#### TEXT FOR ANALYSIS:
[Start of Attachment]
It takes a lot of work to tell someone their work needs a lot of improvment without crushing their spirit, and this format does not lend itself well to doing that. Just look how my use of the word ugly was misconstrued.

Bill

Keith Burns
08-16-2006, 1:42 PM
It takes a lot of work to tell someone their work needs a lot of improvment without crushing their spirit, and this format does not lend itself well to doing that. Just look how my use of the word ugly was misconstrued.

Bill

First Bill, I did not misconstrue your use of the word "ugly". I would have used it in my text anyway. Should I have used the word awlful?

This forum and format is a great help to the people who particapate in it. This forum and it's members are friends and even more like a family. That is evident with it's success.

Jonathon Spafford
08-16-2006, 1:44 PM
I think that constructive criticism is great and really essential for learning... iron sharpens iron, right? and that is a part of the reason this forum is here. There are times when criticism is unnecessary especially when directed towards a beginner. When someone finds something to criticize it is important that they first look at it in terms of their skill level. A beginner is not going to have perfect style, balance, shape, and there first attempts will probably be pretty rough. That is to be expected, of course. I think it is important to focus on how well they are progressing and to encourage them, otherwise they might be turned away from the hobby. As the skill level progresses and their coves and beads and shapes become better, then constructive criticism on design is beneficial. Of course, their work won't be perfect, but you have to judge them according to the level they are at not at the level that someone like Richard Raffan is at. Equally important to constructive criticism (as someone mentioned earlier in the thread) is finding the good qualities in their work... it lessens the "negative" effects of the criticism. Just my 0.02

Bill Grumbine
08-16-2006, 1:59 PM
First Bill, I did not misconstrue your use of the word "ugly". I would have used it in my text anyway. Should I have used the word awlful?

This forum and format is a great help to the people who particapate in it. This forum and it's members are friends and even more like a family. That is evident with it's success.

Sorry Keith, I guess I misconstrued your use of the word. Please forgive me for my misunderstanding of your post. Since I was so free with the term in my own post, I was afraid you might have been concerned that I was going around telling people their work was ugly, and I wanted to reassure you and anyone reading that is not my practice.
[End of Attachment]
#### COMPLETE THE FOLLOWING:
(1) Please reproduce everything in the forum thread from "Bill Grumbine" down to "not my practice.", word for word.
(2) In the forum thread, condense the paragraph beginning "I think that constructive criticism is great" into a short bulleted list of its main points.

#### GIVEN MATERIAL:
[Start of Attachment]
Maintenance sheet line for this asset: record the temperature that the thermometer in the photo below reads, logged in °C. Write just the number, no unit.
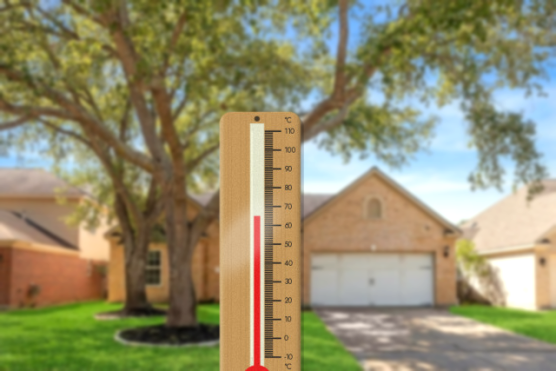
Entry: 65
[End of Attachment]
#### OUTPUTS FOR THE TASKS:
(1)
Bill Grumbine
08-16-2006, 1:59 PM
First Bill, I did not misconstrue your use of the word "ugly". I would have used it in my text anyway. Should I have used the word awlful?

This forum and format is a great help to the people who particapate in it. This forum and it's members are friends and even more like a family. That is evident with it's success.

Sorry Keith, I guess I misconstrued your use of the word. Please forgive me for my misunderstanding of your post. Since I was so free with the term in my own post, I was afraid you might have been concerned that I was going around telling people their work was ugly, and I wanted to reassure you and anyone reading that is not my practice.

(2)
- Constructive criticism is essential for learning and is part of why the forum exists.
- Criticism is sometimes unnecessary, especially toward beginners, whose first attempts will be rough.
- With beginners, focus on their progress and encourage them so they aren't turned away from the hobby.
- Once their coves, beads and shapes improve, constructive criticism on design becomes beneficial.
- Judge work by the maker's own level, not by the level of someone like Richard Raffan.
- Pointing out the good qualities in the work is equally important, since it lessens the "negative" effects of criticism.